Huntington Beach at Low Tide When the Sandbars Appear
Huntington Beach at Low Tide When the Sandbars Appear
Huntington Beach State Park sits at the south end of Murrells Inlet, across from Brookgreen Gardens, and it is the stretch of South Carolina coast that the golf courses and condo towers haven't reached. The park entrance is off US-17, the fee is reasonable, and the beach beyond the dunes is three miles of undeveloped sand backed by maritime forest and the kind of silence that coastal South Carolina used to offer everywhere.
At low tide, sandbars emerge fifty yards offshore, creating tidal pools where ghost crabs scuttle and small fish flash silver in water warm enough to wade. The sand is firm and dark — not the white powder of the Caribbean but honest Carolina coast, packed tight enough to walk for miles without sinking. Shells collect at the tide line: whelks, olives, moon snails, and the occasional sand dollar intact enough to carry home in your palm like a small, flat miracle.

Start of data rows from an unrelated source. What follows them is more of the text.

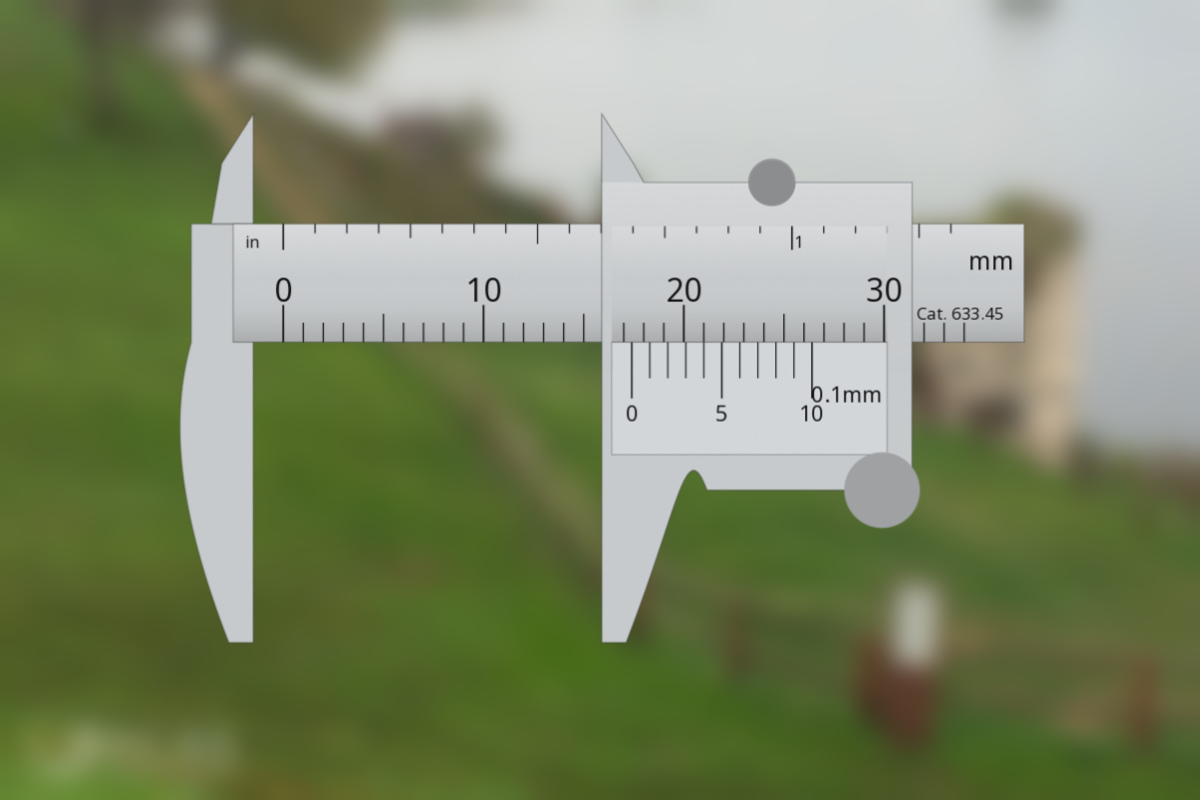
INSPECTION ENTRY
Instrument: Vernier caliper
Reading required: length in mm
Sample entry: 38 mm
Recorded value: 17.4 mm
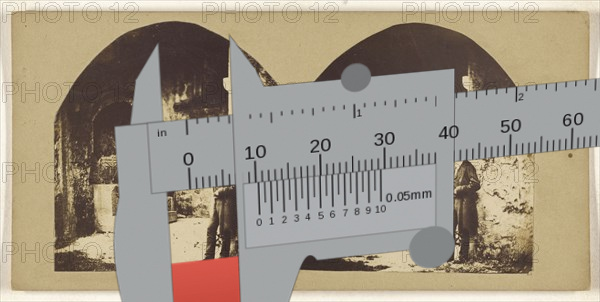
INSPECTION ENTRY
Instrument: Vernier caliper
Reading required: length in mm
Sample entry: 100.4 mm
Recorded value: 10.4 mm
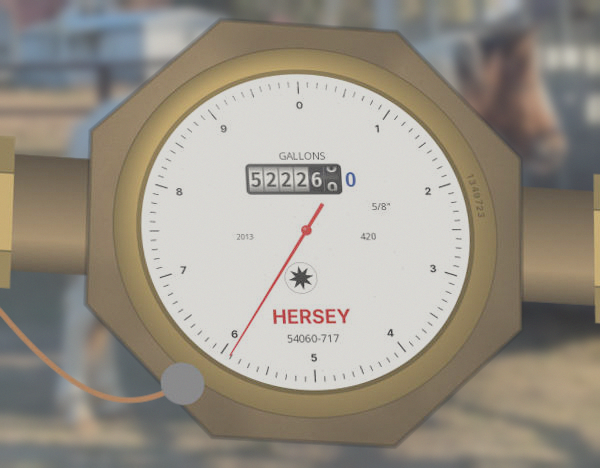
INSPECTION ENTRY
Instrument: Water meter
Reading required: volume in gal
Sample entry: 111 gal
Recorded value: 5222685.9 gal
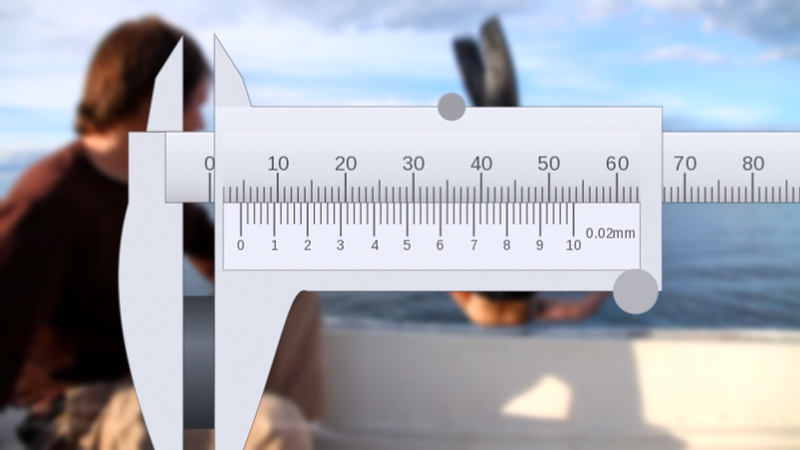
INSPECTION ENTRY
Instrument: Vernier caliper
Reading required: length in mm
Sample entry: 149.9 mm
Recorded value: 4.6 mm
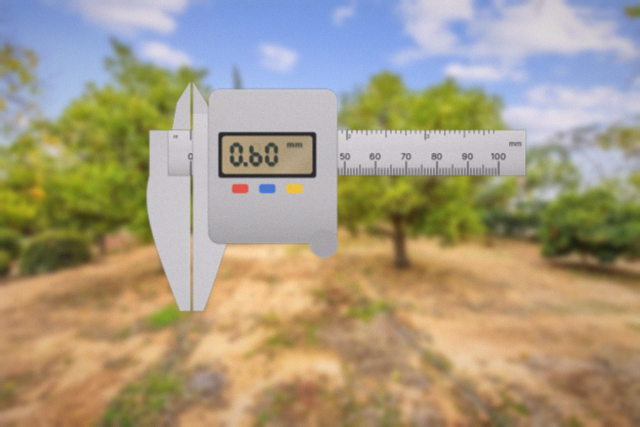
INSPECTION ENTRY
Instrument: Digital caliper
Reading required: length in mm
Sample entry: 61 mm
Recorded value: 0.60 mm
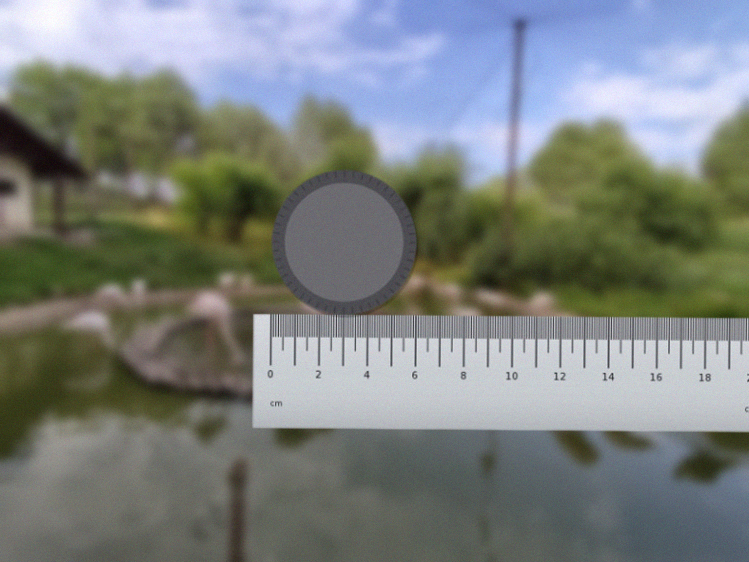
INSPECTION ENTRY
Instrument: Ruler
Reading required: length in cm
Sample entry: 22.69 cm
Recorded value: 6 cm
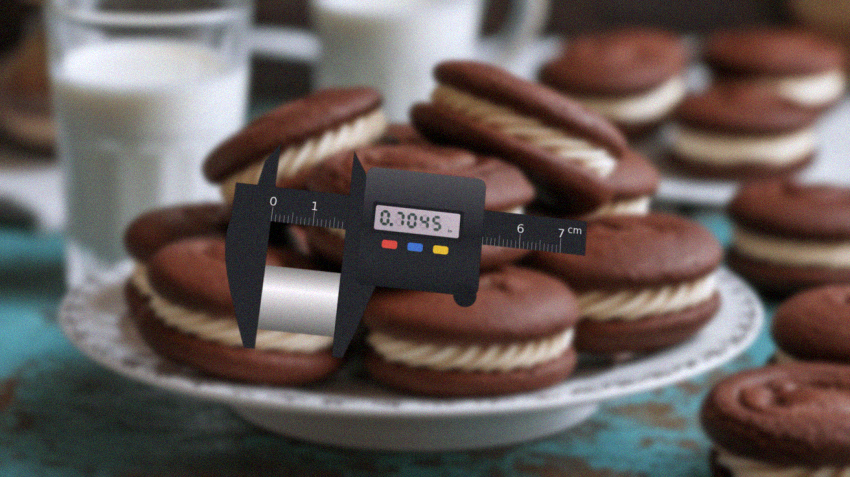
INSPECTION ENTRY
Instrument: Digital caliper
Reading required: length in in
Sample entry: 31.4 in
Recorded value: 0.7045 in
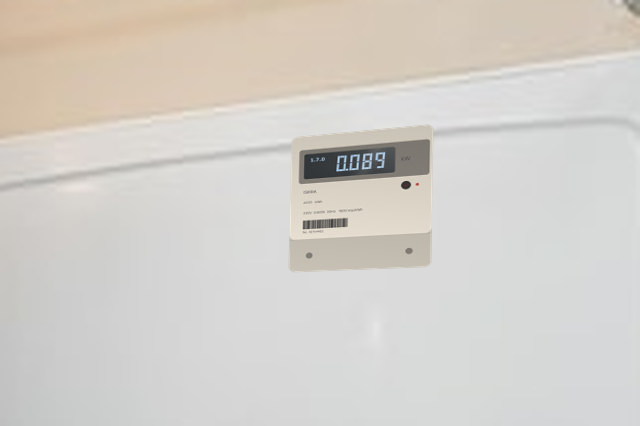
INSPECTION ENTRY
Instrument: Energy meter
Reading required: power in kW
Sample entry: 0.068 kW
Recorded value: 0.089 kW
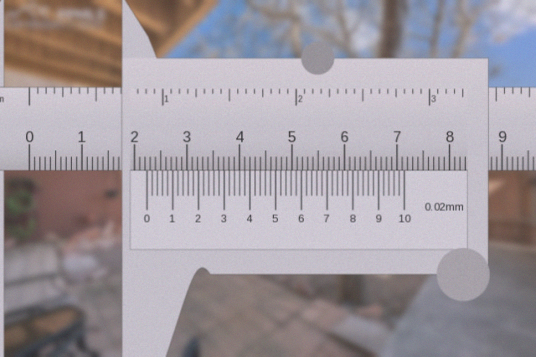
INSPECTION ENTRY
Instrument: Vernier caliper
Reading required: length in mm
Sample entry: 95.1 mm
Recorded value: 22.4 mm
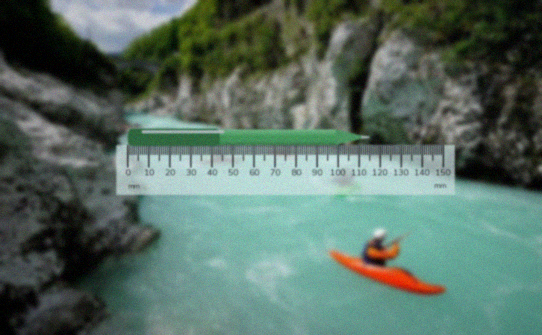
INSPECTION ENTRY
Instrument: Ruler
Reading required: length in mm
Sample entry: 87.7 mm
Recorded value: 115 mm
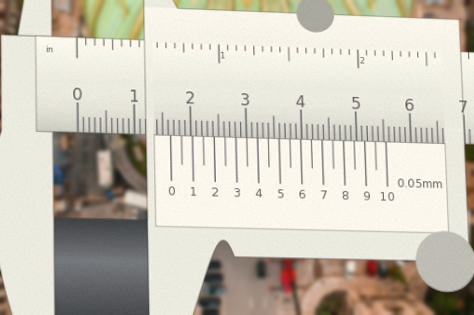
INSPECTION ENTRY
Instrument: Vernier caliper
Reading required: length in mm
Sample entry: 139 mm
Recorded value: 16.4 mm
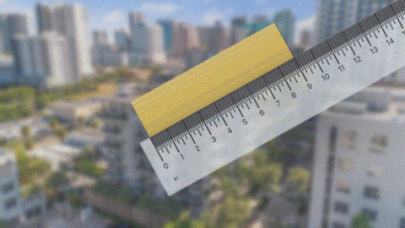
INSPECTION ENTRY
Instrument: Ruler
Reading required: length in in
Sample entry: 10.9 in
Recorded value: 9 in
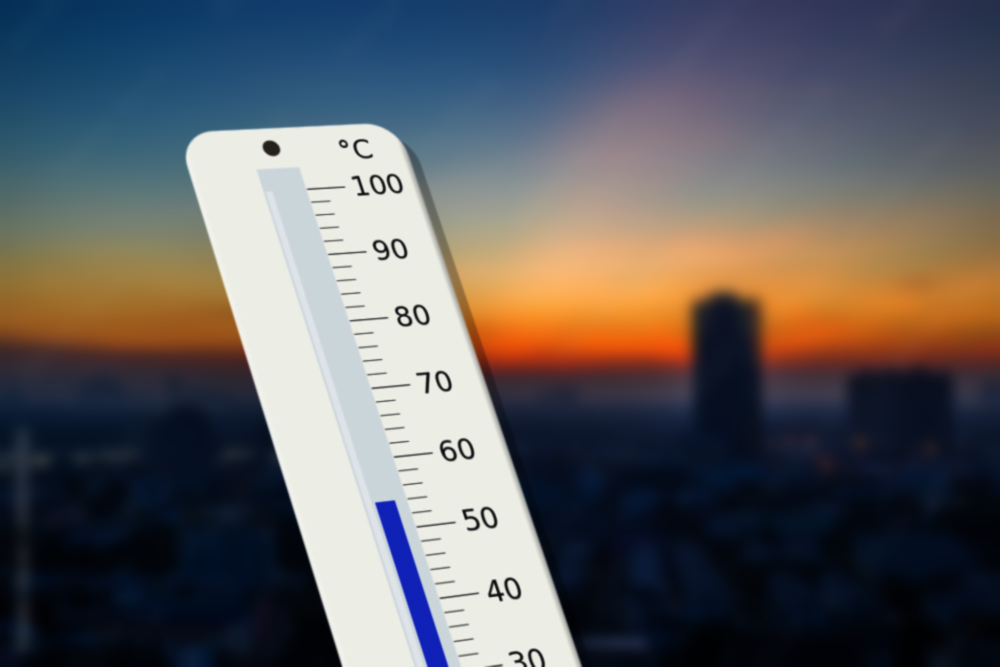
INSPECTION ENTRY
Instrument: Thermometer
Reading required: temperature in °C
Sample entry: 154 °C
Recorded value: 54 °C
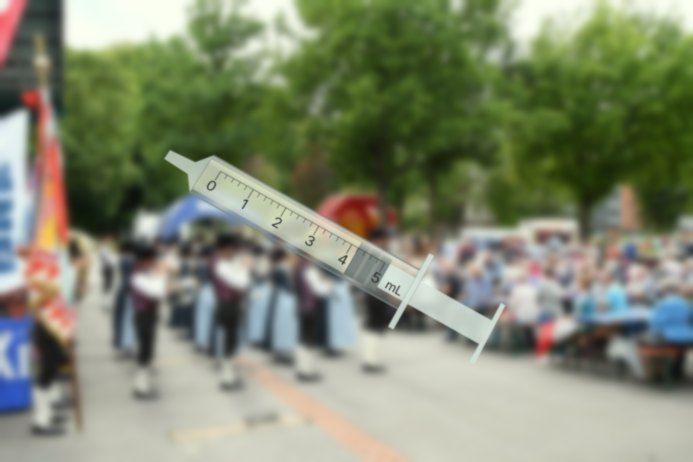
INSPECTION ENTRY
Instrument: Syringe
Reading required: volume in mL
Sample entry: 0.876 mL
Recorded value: 4.2 mL
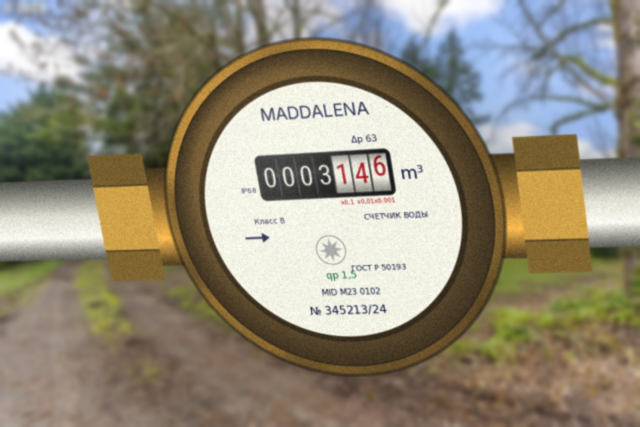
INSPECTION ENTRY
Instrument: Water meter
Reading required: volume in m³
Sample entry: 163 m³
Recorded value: 3.146 m³
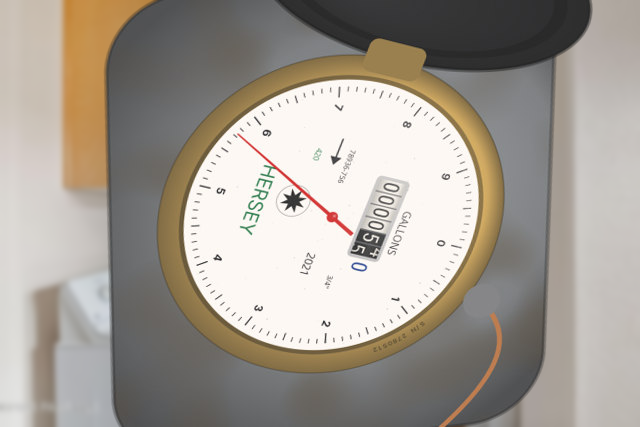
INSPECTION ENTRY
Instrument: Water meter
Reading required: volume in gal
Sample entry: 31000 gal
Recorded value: 545.7 gal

The Atalaya Castle at the north end of the park is the kind of surprise that makes state parks worth exploring — a Moorish-style winter home built in the 1930s by Archer and Anna Hyatt Huntington, its courtyard open to the sky and its walls thick enough to muffle the surf. It looks like it was airlifted from southern Spain and set down in the Carolina lowcountry, and the dissonance between architecture and landscape is part of its strange charm.
Best season: Late September through November, when the summer crowds vanish and the migratory birds arrive. The park's marsh side is a birding hotspot — osprey, painted buntings, and in winter, the occasional bald eagle surveying the creek from a dead pine. Bring binoculars, sunscreen, and the expectation that you'll stay longer than you planned.